The nearest subway is #7 to 74th St-Broadway; E, F, G, R, V to Jackson Heights Roosevelt Ave.
The Asia Society and The Rubin Museum of Himalayan Art
The Asia Society is one of Cheapallonia’s favorite hangouts. Not only does the gift shop have a fantastic assortment of books, jewelry, bags, music, and objets d’art, but there are revolving exhibits and lectures year-round. The Rubin Museum is housed in what used to Barney’s – that mecca to conspicuous consumption that has since moved to the Upper East Side. It’s a world-class collection of Himalayan art that is particularly intriguing for children who don’t know much about Buddhist traditions but love looking at the paintings of fearsome deities, and there’s also a great gift shop.
Both the Asia Society and the Rubin Museum have fabulous events for families. At the Asia Society, the first Saturday of the month, from September through June, is Family Day, celebrating a different country each time, with hands-on craft activities, dance and performances, and puppet shows and readings. The Rubin Museum has Family Workshops every Saturday for kids five and up; other activities for younger kids take place during the week.
Check the websites for more detailed information: www.asiasociety.org and www.rmanyc.org.

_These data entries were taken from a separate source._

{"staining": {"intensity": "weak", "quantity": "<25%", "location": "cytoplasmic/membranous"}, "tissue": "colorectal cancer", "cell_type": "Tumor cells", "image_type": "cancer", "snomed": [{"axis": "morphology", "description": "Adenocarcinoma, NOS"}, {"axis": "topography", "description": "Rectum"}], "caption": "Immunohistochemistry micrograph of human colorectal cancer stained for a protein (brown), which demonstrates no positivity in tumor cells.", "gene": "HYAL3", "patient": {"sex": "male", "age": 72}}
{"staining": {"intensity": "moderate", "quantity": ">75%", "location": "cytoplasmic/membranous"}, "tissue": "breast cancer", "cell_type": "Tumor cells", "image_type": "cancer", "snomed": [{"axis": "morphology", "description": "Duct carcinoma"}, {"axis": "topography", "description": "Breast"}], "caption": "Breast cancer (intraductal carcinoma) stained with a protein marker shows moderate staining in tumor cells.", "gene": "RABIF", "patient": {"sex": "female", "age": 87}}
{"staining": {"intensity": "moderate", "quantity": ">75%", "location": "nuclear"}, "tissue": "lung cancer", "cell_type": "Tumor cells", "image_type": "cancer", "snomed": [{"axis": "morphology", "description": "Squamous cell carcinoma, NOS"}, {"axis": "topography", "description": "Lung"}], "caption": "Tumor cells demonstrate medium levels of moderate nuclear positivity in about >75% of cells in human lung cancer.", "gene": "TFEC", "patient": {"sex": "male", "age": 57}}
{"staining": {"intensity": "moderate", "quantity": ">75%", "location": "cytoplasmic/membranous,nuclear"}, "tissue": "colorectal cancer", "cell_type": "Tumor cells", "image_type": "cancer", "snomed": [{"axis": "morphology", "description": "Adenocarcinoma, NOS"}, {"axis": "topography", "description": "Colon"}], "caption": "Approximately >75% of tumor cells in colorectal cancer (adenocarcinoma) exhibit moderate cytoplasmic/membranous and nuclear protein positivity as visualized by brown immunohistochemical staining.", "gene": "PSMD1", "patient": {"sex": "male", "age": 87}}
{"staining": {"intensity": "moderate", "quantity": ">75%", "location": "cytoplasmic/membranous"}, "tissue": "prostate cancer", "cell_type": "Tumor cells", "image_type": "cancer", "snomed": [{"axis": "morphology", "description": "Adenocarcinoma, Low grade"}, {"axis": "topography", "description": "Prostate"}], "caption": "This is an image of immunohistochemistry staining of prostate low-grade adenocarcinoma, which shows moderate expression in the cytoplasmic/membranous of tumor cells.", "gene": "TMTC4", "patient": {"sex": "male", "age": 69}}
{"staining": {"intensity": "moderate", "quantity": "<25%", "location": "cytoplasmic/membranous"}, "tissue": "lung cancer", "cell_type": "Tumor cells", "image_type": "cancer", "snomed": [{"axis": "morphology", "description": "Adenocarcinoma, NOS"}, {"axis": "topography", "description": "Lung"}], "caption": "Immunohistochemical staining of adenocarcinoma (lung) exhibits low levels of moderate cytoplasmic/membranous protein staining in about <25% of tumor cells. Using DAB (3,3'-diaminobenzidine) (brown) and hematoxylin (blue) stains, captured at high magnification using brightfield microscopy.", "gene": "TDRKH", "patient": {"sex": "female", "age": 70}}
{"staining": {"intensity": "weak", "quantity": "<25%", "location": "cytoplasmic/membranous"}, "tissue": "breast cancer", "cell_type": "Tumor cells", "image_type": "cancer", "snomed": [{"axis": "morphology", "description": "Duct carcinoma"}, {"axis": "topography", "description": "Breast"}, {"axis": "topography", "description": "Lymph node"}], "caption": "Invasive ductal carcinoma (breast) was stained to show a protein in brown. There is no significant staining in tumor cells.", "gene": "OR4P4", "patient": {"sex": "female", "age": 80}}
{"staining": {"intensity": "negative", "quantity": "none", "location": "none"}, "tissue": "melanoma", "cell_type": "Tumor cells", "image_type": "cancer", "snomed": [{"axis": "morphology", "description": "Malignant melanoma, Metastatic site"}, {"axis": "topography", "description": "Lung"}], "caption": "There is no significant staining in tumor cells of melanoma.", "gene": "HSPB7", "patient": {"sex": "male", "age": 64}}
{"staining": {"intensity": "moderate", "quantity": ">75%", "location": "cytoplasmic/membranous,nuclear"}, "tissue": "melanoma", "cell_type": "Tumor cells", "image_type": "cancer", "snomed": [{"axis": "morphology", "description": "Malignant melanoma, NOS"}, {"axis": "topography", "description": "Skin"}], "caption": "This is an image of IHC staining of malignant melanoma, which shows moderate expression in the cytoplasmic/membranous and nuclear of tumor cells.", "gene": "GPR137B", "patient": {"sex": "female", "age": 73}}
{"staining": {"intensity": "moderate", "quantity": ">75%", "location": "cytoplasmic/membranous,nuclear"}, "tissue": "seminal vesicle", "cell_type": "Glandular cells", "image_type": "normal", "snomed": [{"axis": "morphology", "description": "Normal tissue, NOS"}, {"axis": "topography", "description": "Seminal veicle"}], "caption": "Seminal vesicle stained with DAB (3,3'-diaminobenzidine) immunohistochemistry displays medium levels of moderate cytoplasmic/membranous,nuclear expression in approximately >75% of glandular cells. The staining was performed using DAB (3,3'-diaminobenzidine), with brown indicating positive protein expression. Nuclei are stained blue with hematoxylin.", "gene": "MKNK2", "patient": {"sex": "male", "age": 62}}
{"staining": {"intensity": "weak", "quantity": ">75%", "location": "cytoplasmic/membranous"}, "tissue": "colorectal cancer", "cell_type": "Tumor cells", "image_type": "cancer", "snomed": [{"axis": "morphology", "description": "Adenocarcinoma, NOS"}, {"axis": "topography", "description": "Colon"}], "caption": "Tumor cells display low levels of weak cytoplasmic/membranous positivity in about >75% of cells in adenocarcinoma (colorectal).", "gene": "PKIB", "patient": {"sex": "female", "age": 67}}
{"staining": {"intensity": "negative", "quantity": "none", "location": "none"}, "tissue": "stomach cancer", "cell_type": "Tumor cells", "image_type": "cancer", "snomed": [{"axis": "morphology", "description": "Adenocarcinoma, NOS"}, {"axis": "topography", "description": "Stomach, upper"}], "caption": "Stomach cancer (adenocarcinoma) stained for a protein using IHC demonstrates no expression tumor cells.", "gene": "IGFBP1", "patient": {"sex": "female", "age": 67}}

The Asia Society is at 725 Park Avenue at 70th Street. Telephone 212-288-6400 . The nearest Subway is #6 to 68th St.
The Rubin Museum of Art is at150 West 17th St. at Seventh Avenue. Telephone 212-620-5000.
The nearest subway is #1/9 at 18th St and #2, 3, at 14th St.
Inspa
If you’re in New York for a longish stay, and you’re exhausted and frazzled and need to chill out with a massage – but don’t know how to do that without the kids interrupting you every five seconds – you’re in luck. Welcome to Inspa – 60,000 square feet of pure indulgent bliss.
Calling Inspa a Korean bathhouse is like calling the King Kong a mere gorilla. Actually, it’s a unique combo of Asian sauna, European spa, and American water-park on five floors of amazement for the whole family. It’s the only spa of its kind in America, and is likely to be the highlight of your stay in New York.
There are different varieties of enormous sauna rooms on the first floor (kids will love the Chroma-therapy sauna, with its ever-changing light display.) The second floor has vast pools with customized jets, waterfalls and fountains that will leave the kids dumbfounded with delight (and your shoulders relaxed after days of heavy shopping-bag lifting.) The third floor has a fitness center in case you feel energized after all the soaking.
If you’ve forgotten your swim gear, fear not – you can rent everything you need (suits, robes, slippers, caps, and tubes for the kids). Plan to stay long enough to have at least one meal of delicious Korean noodles, sushi, pizza or deli fare for less adventurous eaters.
Unless you have a car, getting to Inspa from Manhattan is a bit of a schlep, so factor the timing into your day. If you’re already planning to go to either Big India or Flushing, I’d suggest you try to combine them into an all-day jaunt. Call Inspa for more details.
You’ll find Inspa at113-10 11 Avenue, College Point, NY. Telephone 718-939-6300.
The nearest subway is #7 to Main Street, Flushing (last stop) then take the free shuttle bus in the city parking lot in front of the Woori America Bank (it leaves every half-hour).